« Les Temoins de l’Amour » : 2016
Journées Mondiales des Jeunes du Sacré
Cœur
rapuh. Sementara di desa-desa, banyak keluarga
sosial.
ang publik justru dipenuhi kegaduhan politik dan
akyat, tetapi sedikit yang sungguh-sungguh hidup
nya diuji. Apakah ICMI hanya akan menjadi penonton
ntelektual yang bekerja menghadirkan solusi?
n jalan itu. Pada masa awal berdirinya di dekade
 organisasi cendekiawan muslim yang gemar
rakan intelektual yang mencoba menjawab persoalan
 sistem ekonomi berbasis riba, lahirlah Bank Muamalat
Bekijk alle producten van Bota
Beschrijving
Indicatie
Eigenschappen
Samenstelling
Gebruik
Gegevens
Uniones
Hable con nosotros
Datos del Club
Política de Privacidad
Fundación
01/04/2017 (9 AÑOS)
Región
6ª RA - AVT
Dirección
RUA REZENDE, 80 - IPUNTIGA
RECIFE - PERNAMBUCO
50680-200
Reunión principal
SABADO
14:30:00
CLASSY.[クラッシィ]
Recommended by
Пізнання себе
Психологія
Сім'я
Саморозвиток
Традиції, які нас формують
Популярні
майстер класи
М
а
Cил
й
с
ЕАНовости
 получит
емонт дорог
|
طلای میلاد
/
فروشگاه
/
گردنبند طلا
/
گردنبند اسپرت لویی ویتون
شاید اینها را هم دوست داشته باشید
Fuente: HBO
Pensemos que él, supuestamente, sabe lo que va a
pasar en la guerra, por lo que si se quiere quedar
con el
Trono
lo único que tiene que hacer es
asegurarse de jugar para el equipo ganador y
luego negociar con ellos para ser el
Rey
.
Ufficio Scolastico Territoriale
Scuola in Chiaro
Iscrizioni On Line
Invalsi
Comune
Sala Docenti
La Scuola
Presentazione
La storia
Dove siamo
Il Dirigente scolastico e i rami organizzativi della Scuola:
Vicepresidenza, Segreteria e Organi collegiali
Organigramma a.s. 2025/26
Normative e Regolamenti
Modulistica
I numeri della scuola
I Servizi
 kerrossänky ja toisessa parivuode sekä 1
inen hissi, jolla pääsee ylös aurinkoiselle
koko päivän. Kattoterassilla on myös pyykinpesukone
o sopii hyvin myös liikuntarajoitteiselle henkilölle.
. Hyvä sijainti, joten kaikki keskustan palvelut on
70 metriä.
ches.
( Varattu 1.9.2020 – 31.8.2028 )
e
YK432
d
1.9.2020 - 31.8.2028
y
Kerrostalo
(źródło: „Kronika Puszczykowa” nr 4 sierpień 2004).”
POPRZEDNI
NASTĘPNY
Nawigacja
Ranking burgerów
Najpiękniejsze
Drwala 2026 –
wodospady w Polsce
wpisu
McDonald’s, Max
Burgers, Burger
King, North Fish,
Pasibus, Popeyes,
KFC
------------------------------
## Directive
Using the records above, write out exactly the lines from the one containing "01/04/2017 (9 AÑOS)" through the last, and add nothing.

## Solution to this problem
01/04/2017 (9 AÑOS)
Región
6ª RA - AVT
Dirección
RUA REZENDE, 80 - IPUNTIGA
RECIFE - PERNAMBUCO
50680-200
Reunión principal
SABADO
14:30:00
CLASSY.[クラッシィ]
Recommended by
Пізнання себе
Психологія
Сім'я
Саморозвиток
Традиції, які нас формують
Популярні
майстер класи
М
а
Cил
й
с
ЕАНовости
 получит
емонт дорог
|
طلای میلاد
/
فروشگاه
/
گردنبند طلا
/
گردنبند اسپرت لویی ویتون
شاید اینها را هم دوست داشته باشید
Fuente: HBO
Pensemos que él, supuestamente, sabe lo que va a
pasar en la guerra, por lo que si se quiere quedar
con el
Trono
lo único que tiene que hacer es
asegurarse de jugar para el equipo ganador y
luego negociar con ellos para ser el
Rey
.
Ufficio Scolastico Territoriale
Scuola in Chiaro
Iscrizioni On Line
Invalsi
Comune
Sala Docenti
La Scuola
Presentazione
La storia
Dove siamo
Il Dirigente scolastico e i rami organizzativi della Scuola:
Vicepresidenza, Segreteria e Organi collegiali
Organigramma a.s. 2025/26
Normative e Regolamenti
Modulistica
I numeri della scuola
I Servizi
 kerrossänky ja toisessa parivuode sekä 1
inen hissi, jolla pääsee ylös aurinkoiselle
koko päivän. Kattoterassilla on myös pyykinpesukone
o sopii hyvin myös liikuntarajoitteiselle henkilölle.
. Hyvä sijainti, joten kaikki keskustan palvelut on
70 metriä.
ches.
( Varattu 1.9.2020 – 31.8.2028 )
e
YK432
d
1.9.2020 - 31.8.2028
y
Kerrostalo
(źródło: „Kronika Puszczykowa” nr 4 sierpień 2004).”
POPRZEDNI
NASTĘPNY
Nawigacja
Ranking burgerów
Najpiękniejsze
Drwala 2026 –
wodospady w Polsce
wpisu
McDonald’s, Max
Burgers, Burger
King, North Fish,
Pasibus, Popeyes,
KFC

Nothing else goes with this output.